Data supplied: Begin
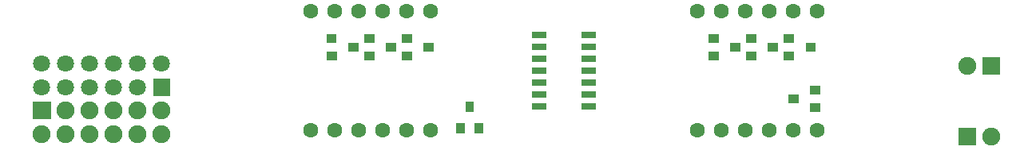
<source format=gbs>
G04 Layer: BottomSolderMaskLayer*
G04 EasyEDA v6.5.9, 2023-12-18 21:36:12*
G04 Gerber Generator version 0.2*
G04 Scale: 100 percent, Rotated: No, Reflected: No *
G04 Dimensions in millimeters *
G04 leading zeros omitted , absolute positions ,4 integer and 5 decimal *
%FSLAX45Y45*%
%MOMM*%

%ADD10C,1.9000*%
%ADD11C,1.9016*%
%ADD12C,1.8016*%
%ADD13C,1.6000*%

%LPD*%
G36*
X10981943Y4454905D02*
G01*
X10981943Y4644897D01*
X11171936Y4644897D01*
X11171936Y4454905D01*
G37*
D10*
G01*
X10822965Y4549978D03*
G36*
X10727943Y3704844D02*
G01*
X10727943Y3895089D01*
X10917936Y3895089D01*
X10917936Y3704844D01*
G37*
D11*
G01*
X11076990Y3799992D03*
G36*
X2194813Y4232910D02*
G01*
X2194813Y4412995D01*
X2375154Y4412995D01*
X2375154Y4232910D01*
G37*
D12*
G01*
X2285009Y4576978D03*
G01*
X2031009Y4322978D03*
G01*
X2031009Y4576978D03*
G01*
X1777009Y4322978D03*
G01*
X1777009Y4576978D03*
G01*
X1523009Y4322978D03*
G01*
X1523009Y4576978D03*
G01*
X1269009Y4322978D03*
G01*
X1269009Y4576978D03*
G01*
X1015009Y4322978D03*
G01*
X1015009Y4576978D03*
G36*
X919987Y3981957D02*
G01*
X919987Y4172204D01*
X1109979Y4172204D01*
X1109979Y3981957D01*
G37*
D11*
G01*
X1015009Y3822979D03*
G01*
X1269009Y4076979D03*
G01*
X1269009Y3822979D03*
G01*
X1523009Y4076979D03*
G01*
X1523009Y3822979D03*
G01*
X1777009Y4076979D03*
G01*
X1777009Y3822979D03*
G01*
X2031009Y4076979D03*
G01*
X2031009Y3822979D03*
G01*
X2285009Y4076979D03*
G01*
X2285009Y3822979D03*
G36*
X4029963Y4799837D02*
G01*
X4029963Y4890007D01*
X4139945Y4890007D01*
X4139945Y4799837D01*
G37*
G36*
X4259834Y4704842D02*
G01*
X4259834Y4795012D01*
X4370070Y4795012D01*
X4370070Y4704842D01*
G37*
G36*
X4029963Y4609845D02*
G01*
X4029963Y4700015D01*
X4140200Y4700015D01*
X4140200Y4609845D01*
G37*
G36*
X4430013Y4799837D02*
G01*
X4430013Y4890007D01*
X4539995Y4890007D01*
X4539995Y4799837D01*
G37*
G36*
X4659884Y4704842D02*
G01*
X4659884Y4795012D01*
X4770120Y4795012D01*
X4770120Y4704842D01*
G37*
G36*
X4430013Y4609845D02*
G01*
X4430013Y4700015D01*
X4539995Y4700015D01*
X4539995Y4609845D01*
G37*
G36*
X5409945Y3829812D02*
G01*
X5409945Y3940047D01*
X5500115Y3940047D01*
X5500115Y3829812D01*
G37*
G36*
X5504941Y4059936D02*
G01*
X5504941Y4170171D01*
X5595111Y4170171D01*
X5595111Y4059936D01*
G37*
G36*
X5599938Y3829812D02*
G01*
X5599938Y3940047D01*
X5690108Y3940047D01*
X5690108Y3829812D01*
G37*
G36*
X4829809Y4799837D02*
G01*
X4829809Y4890007D01*
X4940045Y4890007D01*
X4940045Y4799837D01*
G37*
G36*
X5059934Y4704842D02*
G01*
X5059934Y4795012D01*
X5170170Y4795012D01*
X5170170Y4704842D01*
G37*
G36*
X4829809Y4609845D02*
G01*
X4829809Y4700015D01*
X4940045Y4700015D01*
X4940045Y4609845D01*
G37*
G36*
X8079993Y4799837D02*
G01*
X8079993Y4890007D01*
X8189975Y4890007D01*
X8189975Y4799837D01*
G37*
G36*
X8309863Y4704842D02*
G01*
X8309863Y4795012D01*
X8420100Y4795012D01*
X8420100Y4704842D01*
G37*
G36*
X8079993Y4609845D02*
G01*
X8079993Y4700015D01*
X8189975Y4700015D01*
X8189975Y4609845D01*
G37*
G36*
X8479790Y4799837D02*
G01*
X8479790Y4890007D01*
X8590025Y4890007D01*
X8590025Y4799837D01*
G37*
G36*
X8709913Y4704842D02*
G01*
X8709913Y4795012D01*
X8820150Y4795012D01*
X8820150Y4704842D01*
G37*
G36*
X8479790Y4609845D02*
G01*
X8479790Y4700015D01*
X8590025Y4700015D01*
X8590025Y4609845D01*
G37*
G36*
X9160002Y4059936D02*
G01*
X9160002Y4150105D01*
X9269984Y4150105D01*
X9269984Y4059936D01*
G37*
G36*
X8929877Y4154931D02*
G01*
X8929877Y4245102D01*
X9040113Y4245102D01*
X9040113Y4154931D01*
G37*
G36*
X9160002Y4249928D02*
G01*
X9160002Y4340097D01*
X9269984Y4340097D01*
X9269984Y4249928D01*
G37*
G36*
X8879840Y4799837D02*
G01*
X8879840Y4890007D01*
X8990075Y4890007D01*
X8990075Y4799837D01*
G37*
G36*
X9109963Y4704842D02*
G01*
X9109963Y4795012D01*
X9219945Y4795012D01*
X9219945Y4704842D01*
G37*
G36*
X8879840Y4609845D02*
G01*
X8879840Y4700015D01*
X8990075Y4700015D01*
X8990075Y4609845D01*
G37*
G36*
X6211824Y4085844D02*
G01*
X6211824Y4152137D01*
X6364986Y4152137D01*
X6364986Y4085844D01*
G37*
G36*
X6211824Y4212844D02*
G01*
X6211824Y4279137D01*
X6364986Y4279137D01*
X6364986Y4212844D01*
G37*
G36*
X6211824Y4339844D02*
G01*
X6211824Y4406137D01*
X6364986Y4406137D01*
X6364986Y4339844D01*
G37*
G36*
X6211824Y4466844D02*
G01*
X6211824Y4533137D01*
X6364986Y4533137D01*
X6364986Y4466844D01*
G37*
G36*
X6211824Y4593844D02*
G01*
X6211824Y4660137D01*
X6364986Y4660137D01*
X6364986Y4593844D01*
G37*
G36*
X6211824Y4720844D02*
G01*
X6211824Y4787137D01*
X6364986Y4787137D01*
X6364986Y4720844D01*
G37*
G36*
X6211824Y4847844D02*
G01*
X6211824Y4914137D01*
X6364986Y4914137D01*
X6364986Y4847844D01*
G37*
G36*
X6734809Y4847844D02*
G01*
X6734809Y4914137D01*
X6887972Y4914137D01*
X6887972Y4847844D01*
G37*
G36*
X6734809Y4720844D02*
G01*
X6734809Y4787137D01*
X6887972Y4787137D01*
X6887972Y4720844D01*
G37*
G36*
X6734809Y4593844D02*
G01*
X6734809Y4660137D01*
X6887972Y4660137D01*
X6887972Y4593844D01*
G37*
G36*
X6734809Y4466844D02*
G01*
X6734809Y4533137D01*
X6887972Y4533137D01*
X6887972Y4466844D01*
G37*
G36*
X6734809Y4339844D02*
G01*
X6734809Y4406137D01*
X6887972Y4406137D01*
X6887972Y4339844D01*
G37*
G36*
X6734809Y4212844D02*
G01*
X6734809Y4279137D01*
X6887972Y4279137D01*
X6887972Y4212844D01*
G37*
G36*
X6734809Y4085844D02*
G01*
X6734809Y4152137D01*
X6887972Y4152137D01*
X6887972Y4085844D01*
G37*
D13*
G01*
X3864990Y3864990D03*
G01*
X4118990Y3864990D03*
G01*
X4372990Y3864990D03*
G01*
X4626990Y3864990D03*
G01*
X4880990Y3864990D03*
G01*
X5134990Y3864990D03*
G01*
X5134990Y5134990D03*
G01*
X4880990Y5134990D03*
G01*
X4626990Y5134990D03*
G01*
X4372990Y5134990D03*
G01*
X4118990Y5134990D03*
G01*
X3864990Y5134990D03*
G01*
X7964982Y3864990D03*
G01*
X8218982Y3864990D03*
G01*
X8472982Y3864990D03*
G01*
X8726982Y3864990D03*
G01*
X8980982Y3864990D03*
G01*
X9234982Y3864990D03*
G01*
X9234982Y5134990D03*
G01*
X8980982Y5134990D03*
G01*
X8726982Y5134990D03*
G01*
X8472982Y5134990D03*
G01*
X8218982Y5134990D03*
G01*
X7964982Y5134990D03*
M02*

</source>
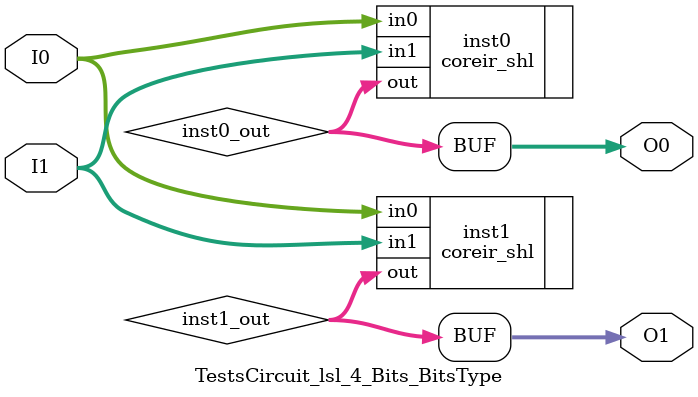
<source format=v>
module TestsCircuit_lsl_4_Bits_BitsType (input [3:0] I0, input [3:0] I1, output [3:0] O0, output [3:0] O1);
wire [3:0] inst0_out;
wire [3:0] inst1_out;
coreir_shl inst0 (.in0(I0), .in1(I1), .out(inst0_out));
coreir_shl inst1 (.in0(I0), .in1(I1), .out(inst1_out));
assign O0 = inst0_out;
assign O1 = inst1_out;
endmodule


</source>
Data supplied: End
→ Exercise prompt
Pick out every line above that holds the word "assign" and copy it.

→ Task solution
assign O0 = inst0_out;
assign O1 = inst1_out;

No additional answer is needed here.